One of the two horizontal jump events on the track and field programme, competitors sprint along a runway before taking off from a wooden board. The take-off foot absorbs the first landing, the hop. The next phase, the step, is finished on the opposite foot and then followed by a jump into a sandpit. The distance travelled, from the edge of the board to the closest indentation in the sand to it, is then measured.


A foul is committed – and the jump is not measured – if an athlete steps beyond the board. The order of the field is determined by distance jumped.

Most championship competitions involve six jumps per competitor, although usually a number of them, those with the shorter marks, are often eliminated after three jumps. If competitors are tied, the athlete with the next best distance is declared the winner.

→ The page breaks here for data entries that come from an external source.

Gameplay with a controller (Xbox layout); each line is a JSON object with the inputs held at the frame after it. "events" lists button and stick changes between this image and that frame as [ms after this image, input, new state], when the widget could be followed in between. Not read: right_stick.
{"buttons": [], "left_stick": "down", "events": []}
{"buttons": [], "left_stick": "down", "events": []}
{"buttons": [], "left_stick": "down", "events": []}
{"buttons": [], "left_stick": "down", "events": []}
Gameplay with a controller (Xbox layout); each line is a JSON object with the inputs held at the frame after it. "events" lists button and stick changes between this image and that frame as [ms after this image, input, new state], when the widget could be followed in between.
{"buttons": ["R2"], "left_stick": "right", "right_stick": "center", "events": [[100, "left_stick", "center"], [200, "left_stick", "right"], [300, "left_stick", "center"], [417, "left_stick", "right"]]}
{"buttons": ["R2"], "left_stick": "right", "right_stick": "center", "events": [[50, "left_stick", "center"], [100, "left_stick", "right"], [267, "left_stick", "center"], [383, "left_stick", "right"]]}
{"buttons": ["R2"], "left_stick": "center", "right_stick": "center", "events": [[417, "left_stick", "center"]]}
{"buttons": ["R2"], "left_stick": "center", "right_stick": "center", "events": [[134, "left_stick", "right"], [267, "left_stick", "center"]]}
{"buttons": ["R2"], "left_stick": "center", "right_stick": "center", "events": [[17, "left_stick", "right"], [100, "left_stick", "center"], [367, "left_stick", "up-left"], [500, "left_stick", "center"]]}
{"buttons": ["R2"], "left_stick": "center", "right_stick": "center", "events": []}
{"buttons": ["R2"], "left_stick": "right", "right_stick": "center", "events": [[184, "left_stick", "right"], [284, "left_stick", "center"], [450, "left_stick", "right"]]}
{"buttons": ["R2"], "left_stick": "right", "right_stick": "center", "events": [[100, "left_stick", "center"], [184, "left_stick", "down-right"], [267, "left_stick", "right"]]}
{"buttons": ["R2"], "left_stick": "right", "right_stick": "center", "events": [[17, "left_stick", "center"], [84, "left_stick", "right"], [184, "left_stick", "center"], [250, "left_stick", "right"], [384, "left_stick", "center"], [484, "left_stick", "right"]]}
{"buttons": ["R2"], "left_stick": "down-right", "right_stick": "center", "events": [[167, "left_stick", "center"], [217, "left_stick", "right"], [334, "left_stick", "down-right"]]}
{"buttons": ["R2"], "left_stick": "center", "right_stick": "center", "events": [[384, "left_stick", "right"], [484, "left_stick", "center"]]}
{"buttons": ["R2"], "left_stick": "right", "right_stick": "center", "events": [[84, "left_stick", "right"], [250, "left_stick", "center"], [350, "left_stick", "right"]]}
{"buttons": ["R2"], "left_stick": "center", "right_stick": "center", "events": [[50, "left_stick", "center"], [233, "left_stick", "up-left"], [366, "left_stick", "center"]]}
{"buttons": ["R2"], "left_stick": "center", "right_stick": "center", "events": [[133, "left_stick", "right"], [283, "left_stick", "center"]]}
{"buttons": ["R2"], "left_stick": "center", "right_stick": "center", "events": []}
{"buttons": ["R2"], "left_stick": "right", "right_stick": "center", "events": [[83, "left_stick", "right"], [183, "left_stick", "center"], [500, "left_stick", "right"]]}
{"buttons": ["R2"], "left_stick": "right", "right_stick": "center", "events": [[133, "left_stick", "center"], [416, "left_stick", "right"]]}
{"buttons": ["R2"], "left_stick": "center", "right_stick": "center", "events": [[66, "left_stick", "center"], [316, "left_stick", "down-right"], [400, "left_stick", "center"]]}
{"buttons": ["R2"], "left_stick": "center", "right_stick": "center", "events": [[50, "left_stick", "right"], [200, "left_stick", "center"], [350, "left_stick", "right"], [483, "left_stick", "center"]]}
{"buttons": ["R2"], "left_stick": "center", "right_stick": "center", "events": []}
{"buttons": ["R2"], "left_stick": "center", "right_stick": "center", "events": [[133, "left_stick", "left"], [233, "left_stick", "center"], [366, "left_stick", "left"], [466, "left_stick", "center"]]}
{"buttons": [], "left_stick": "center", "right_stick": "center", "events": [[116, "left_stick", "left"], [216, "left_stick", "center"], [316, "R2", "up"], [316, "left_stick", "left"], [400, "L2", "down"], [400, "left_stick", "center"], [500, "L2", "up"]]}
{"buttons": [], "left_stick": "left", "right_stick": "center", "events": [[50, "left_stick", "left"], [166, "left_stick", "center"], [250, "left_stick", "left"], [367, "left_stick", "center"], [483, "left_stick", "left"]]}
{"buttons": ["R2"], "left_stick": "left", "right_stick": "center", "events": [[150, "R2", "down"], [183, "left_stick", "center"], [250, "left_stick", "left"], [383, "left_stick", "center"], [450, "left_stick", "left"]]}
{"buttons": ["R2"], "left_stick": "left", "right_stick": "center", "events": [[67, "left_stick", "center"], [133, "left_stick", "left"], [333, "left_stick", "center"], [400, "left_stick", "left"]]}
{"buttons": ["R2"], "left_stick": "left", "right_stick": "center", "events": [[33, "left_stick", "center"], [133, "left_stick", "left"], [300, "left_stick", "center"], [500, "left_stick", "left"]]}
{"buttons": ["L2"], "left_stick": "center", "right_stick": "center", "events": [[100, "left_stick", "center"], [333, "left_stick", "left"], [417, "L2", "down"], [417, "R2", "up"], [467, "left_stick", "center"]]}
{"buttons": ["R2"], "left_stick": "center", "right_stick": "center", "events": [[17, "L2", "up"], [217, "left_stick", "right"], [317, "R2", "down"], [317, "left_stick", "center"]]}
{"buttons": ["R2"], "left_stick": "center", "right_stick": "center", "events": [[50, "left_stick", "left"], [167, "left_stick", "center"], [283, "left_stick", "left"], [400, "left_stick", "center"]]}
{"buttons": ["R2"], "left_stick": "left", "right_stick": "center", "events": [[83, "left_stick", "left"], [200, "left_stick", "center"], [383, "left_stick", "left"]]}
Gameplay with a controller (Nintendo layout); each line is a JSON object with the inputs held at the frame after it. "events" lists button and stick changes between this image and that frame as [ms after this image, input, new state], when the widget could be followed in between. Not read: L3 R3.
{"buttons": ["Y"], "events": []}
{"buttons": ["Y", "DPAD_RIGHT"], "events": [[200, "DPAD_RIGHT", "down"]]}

The event requires speed, explosive power, strength and flexibility. At major championships the format is usually a qualification session followed by a final.

History

At the inaugural modern Olympic Games in 1896, the event consisted of two hops and a jump but the format of a hop, a skip, a jump – hence its alternative name which was still in common usage until recently – was standardised in 1908. 

Viktor Saneyev of the Soviet Union won a hat-trick of Olympic men’s triple jump titles from 1968 to 1976. Christian Taylor of the US won back-to-back Olympic titles in 2012 and 2016. When Great Britain’s Jonathan Edwards set the world record of 18.29m to win gold the 1995 World Championships, he jumped a distance in excess of the width of a football penalty box.

The first Olympic women’s triple jump competition took place in 1996. In 2004 Francoise Mbango struck gold to become the first female athlete from Cameroon to win an Olympic medal. Four years later at the Beijing Games she successfully retained her title. Venezuela's Yulimar Rojas is a three-time winner at the World Championships and claimed victory in 2017, 2019 and 2022.